Kielce massacre remembered

While the US celebrated its day of Independence, a sad occasion was being memorialized in Poland. July 4th was the 60th anniversary of the Kielce massacre in which 43 Jews were killed after hearing a false report that Jews had kidnapped a Christian boy.

During the unveiling of a new monument to the victims of the massacre, President Lech Kaczynski said in a statement:

“As the president of Poland, I want to say it loud and clear: what happened in Kielce 60 years ago was a crime. This is a great shame and tragedy for the Poles and the Jews, so few of whom survived Hitler’s Holocaust.”

The massacre was known as Europe’s last pogrom and took place a year after the end of the war.

Holocaust lecture series

Yad Vashem is beginning a lecture series examining the Holocaust, which will be available as podcasts. The first lecture in the series is up now — The Allies and the Holocaust by David Silberklang — and examines the various factors that shaped the Allies’ response. Each of these podcasts comes with a set of relevant links to help researchers and teachers find addition information on that lecture’s topic.

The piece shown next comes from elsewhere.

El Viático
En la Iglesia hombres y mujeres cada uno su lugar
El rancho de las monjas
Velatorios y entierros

Ex-Nazis of little use to the CIA

As the CIA works to turn over nearly 8 million pages of documents, a clearer picture of our complicity in the aftermath of World War II is emerging. The latest round of documents to be declassified shows that the CIA knew where Adolf Eichmann was living as well as the alias he was using.

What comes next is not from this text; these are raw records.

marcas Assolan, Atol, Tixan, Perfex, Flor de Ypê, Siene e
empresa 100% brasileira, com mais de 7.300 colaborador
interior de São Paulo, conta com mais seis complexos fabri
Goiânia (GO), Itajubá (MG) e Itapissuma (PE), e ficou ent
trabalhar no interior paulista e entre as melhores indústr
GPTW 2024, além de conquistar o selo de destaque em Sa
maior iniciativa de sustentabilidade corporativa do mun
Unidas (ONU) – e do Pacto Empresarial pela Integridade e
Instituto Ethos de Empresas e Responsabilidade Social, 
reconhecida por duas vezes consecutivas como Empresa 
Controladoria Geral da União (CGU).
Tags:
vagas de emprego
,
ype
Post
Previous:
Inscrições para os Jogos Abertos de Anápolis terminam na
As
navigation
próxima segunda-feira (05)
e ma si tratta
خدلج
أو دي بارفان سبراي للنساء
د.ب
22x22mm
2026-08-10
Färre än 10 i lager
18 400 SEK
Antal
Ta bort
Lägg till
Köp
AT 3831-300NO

Even after they learned this from West German intelligence sources, they refused to share the information with Israel who were actively pursuing him. This decision was apparently fueled by the belief that revealing (and prosecuting) Eichmann would put other former Nazis, like Hans Globke, at risk.

The United States government, preoccupied with the cold war, had no policy at the time of pursuing Nazi war criminals. The West German government was wary of exposing Eichmann because officials feared what he might reveal about such figures as Hans Globke, a former Nazi then serving as a key national security adviser to Chancellor Konrad Adenauer, Mr. Naftali said.

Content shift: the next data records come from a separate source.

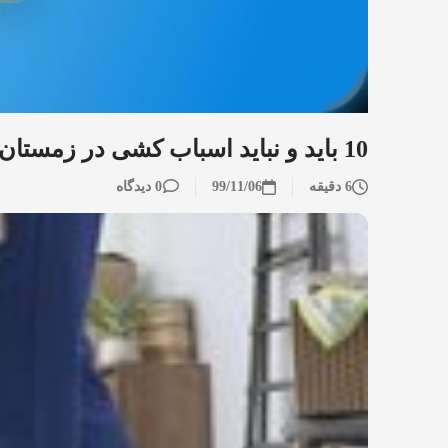
10 باید و نباید اسباب کشی در زمستان!
6 دقیقه
99/11/06
0 دیدگاه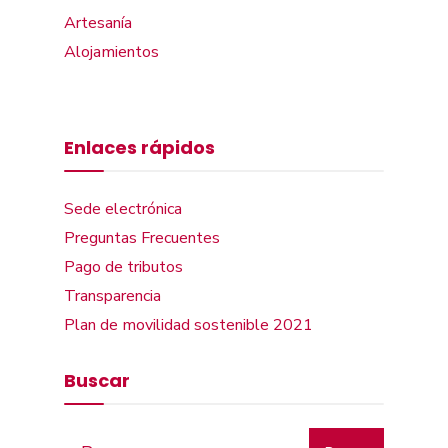
Artesanía
Alojamientos
Enlaces rápidos
Sede electrónica
Preguntas Frecuentes
Pago de tributos
Transparencia
Plan de movilidad sostenible 2021
Buscar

In 1960, also at the request of West Germany, the C.I.A. persuaded Life magazine, which had purchased Eichmann’s memoir from his family, to delete a reference to Globke before publication, the documents show.

While it’s no secret that the CIA helped to harbor certain Nazis in order to use them for information, this latest round of documents shows that they were not only ineffective in most cases, but often caused more harm than good. With stark examples, such as the cases of Heinz Felfe and Tscherim Soobzokov, we’re reminded of the mistakes we made in dealing with war criminals in the midst of the Cold War.

Canada’s Nazi prosecution record

Efraim Zuroff, the director of Jerusalem’s Simon Wiesenthal Center, was in Toronto and Ottawa this week to present the center’s annual report and launch a new program entitled Operation: Last Chance. The latest report gives Canada a poor rating at successfully prosecuting war criminals (“minimal success that could have been greater”).

“The problem is that the system is not streamlined,” said the centre’s chief Nazi hunter, Efraim Zuroff.

“For the past few years, eight cases against war criminals have been won by the government, they have been stripped of their citizenship, but with delay after delay, the government has not succeeded in kicking them out of the country.”

Even though other countries, like the United States and Italy, got high marks for its success in prosecuting and deporting war criminals, there are are still an estimated 10,000 Nazi perpetrators at large. This comes after a more productive year of prosecutions worldwide.